_Work instruction_
Leave the images out and write out each entry exactly as shown.
-- Opening Marker --
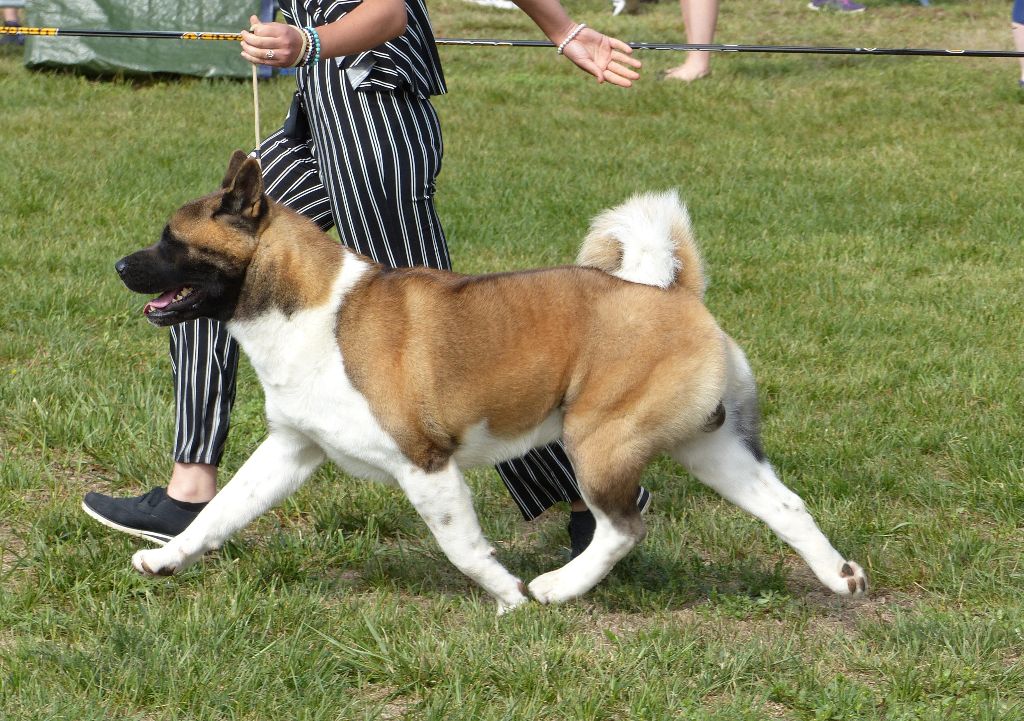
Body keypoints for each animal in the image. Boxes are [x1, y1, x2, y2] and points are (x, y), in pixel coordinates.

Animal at [114, 150, 864, 606]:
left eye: (171, 241)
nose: (120, 265)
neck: (311, 307)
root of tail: (676, 295)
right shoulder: (290, 450)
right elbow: (221, 510)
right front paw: (168, 559)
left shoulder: (425, 466)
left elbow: (462, 546)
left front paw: (506, 593)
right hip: (709, 447)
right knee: (784, 505)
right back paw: (839, 576)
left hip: (599, 441)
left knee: (622, 526)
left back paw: (557, 586)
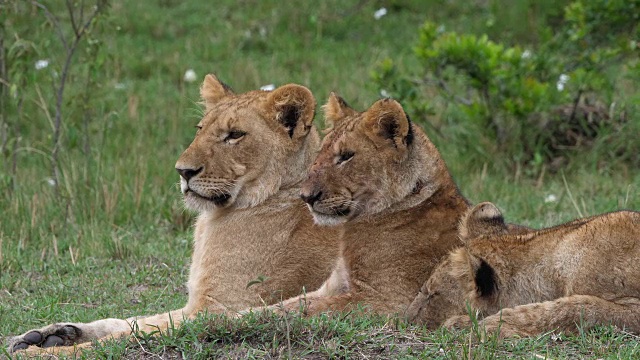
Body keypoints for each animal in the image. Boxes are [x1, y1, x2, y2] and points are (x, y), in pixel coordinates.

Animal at [8, 74, 340, 352]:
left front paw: (48, 351)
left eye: (235, 135)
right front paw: (49, 334)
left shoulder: (217, 307)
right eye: (200, 129)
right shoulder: (197, 305)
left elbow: (133, 333)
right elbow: (130, 320)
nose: (183, 171)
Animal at [249, 93, 470, 318]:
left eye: (346, 156)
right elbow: (281, 305)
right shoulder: (334, 285)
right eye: (320, 153)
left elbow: (310, 309)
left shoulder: (389, 302)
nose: (306, 197)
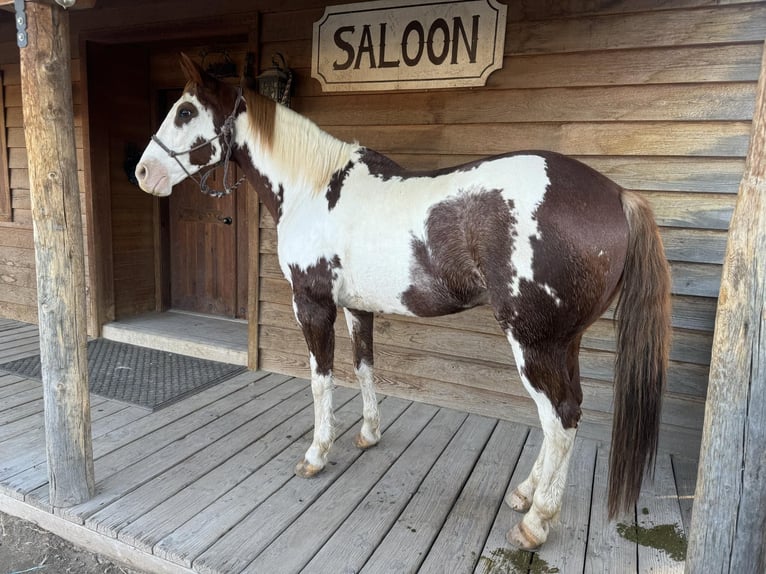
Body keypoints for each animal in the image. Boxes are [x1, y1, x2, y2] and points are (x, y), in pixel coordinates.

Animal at [135, 54, 672, 550]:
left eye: (185, 110)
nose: (142, 173)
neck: (314, 188)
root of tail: (618, 195)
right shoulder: (357, 308)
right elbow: (365, 367)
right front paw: (368, 434)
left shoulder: (312, 305)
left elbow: (321, 380)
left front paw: (317, 454)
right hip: (564, 342)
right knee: (566, 411)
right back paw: (524, 493)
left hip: (533, 343)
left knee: (559, 418)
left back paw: (535, 522)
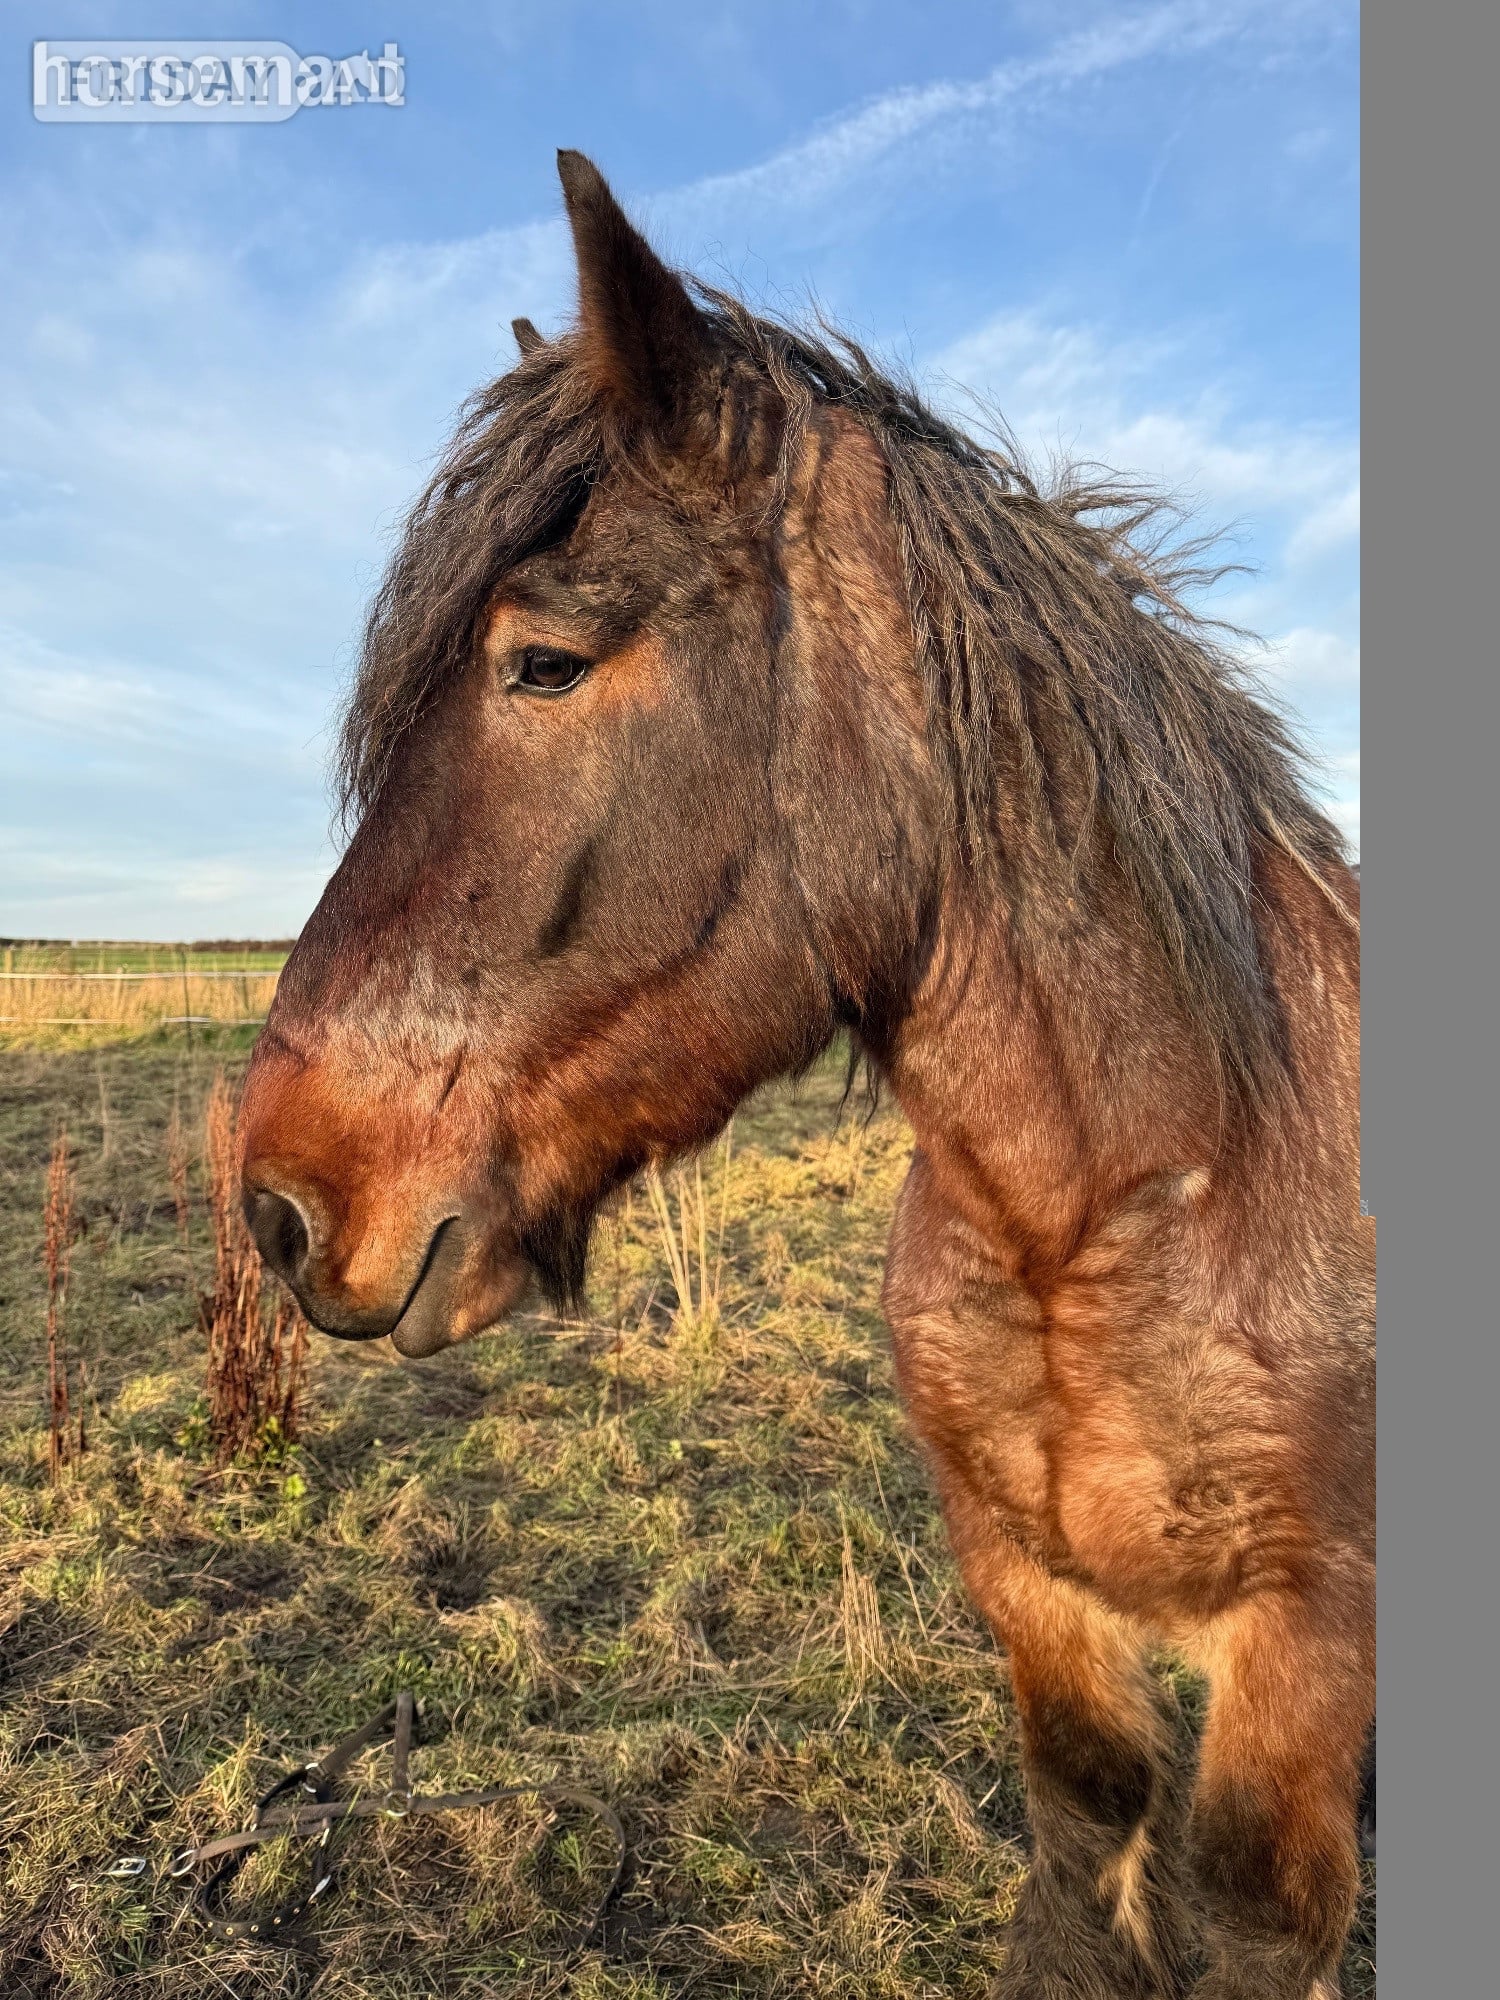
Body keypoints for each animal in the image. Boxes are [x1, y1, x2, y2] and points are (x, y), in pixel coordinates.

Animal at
-- Closing Marker --
_Result for this exercise_
Body keypoints for each animal in the image. Boxes are [x1, y1, x2, y2] and points are (x, y), in pixel coordinates.

Animal at [114, 150, 864, 606]:
left eye: (171, 241)
nose: (120, 265)
neck: (311, 307)
root of tail: (676, 295)
right shoulder: (290, 450)
right elbow: (221, 510)
right front paw: (168, 559)
left shoulder: (425, 466)
left elbow: (462, 546)
left front paw: (506, 593)
right hip: (709, 447)
right knee: (784, 505)
right back paw: (839, 576)
left hip: (599, 441)
left knee: (622, 526)
left back paw: (557, 586)
Body keypoints for each animal in the image. Boxes are [x1, y1, x2, y2] and points are (x, y), in pixel coordinates.

Animal at [8, 74, 340, 352]:
left front paw: (48, 351)
left eye: (235, 135)
right front paw: (49, 334)
left shoulder: (217, 307)
right eye: (200, 129)
right shoulder: (197, 305)
left elbow: (133, 333)
right elbow: (130, 320)
nose: (183, 171)
Animal at [249, 93, 470, 318]:
left eye: (346, 156)
right elbow: (281, 305)
right shoulder: (334, 285)
right eye: (320, 153)
left elbow: (310, 309)
left shoulder: (389, 302)
nose: (306, 197)
Body keypoints for each animal in the image. Boxes are [x1, y1, x2, y2] and points are (x, y), in pixel coordinates.

Animal at [135, 54, 672, 550]:
left eye: (185, 110)
nose: (142, 173)
neck: (314, 188)
root of tail: (618, 195)
right shoulder: (357, 308)
right elbow: (365, 367)
right front paw: (368, 434)
left shoulder: (312, 305)
left elbow: (321, 380)
left front paw: (317, 454)
right hip: (564, 342)
right knee: (566, 411)
right back paw: (524, 493)
left hip: (533, 343)
left knee: (559, 418)
left back paw: (535, 522)
Body keypoints for each animal in the image. Boxes are [x1, y1, x2, y2] and points are (x, y), in pixel coordinates.

Animal at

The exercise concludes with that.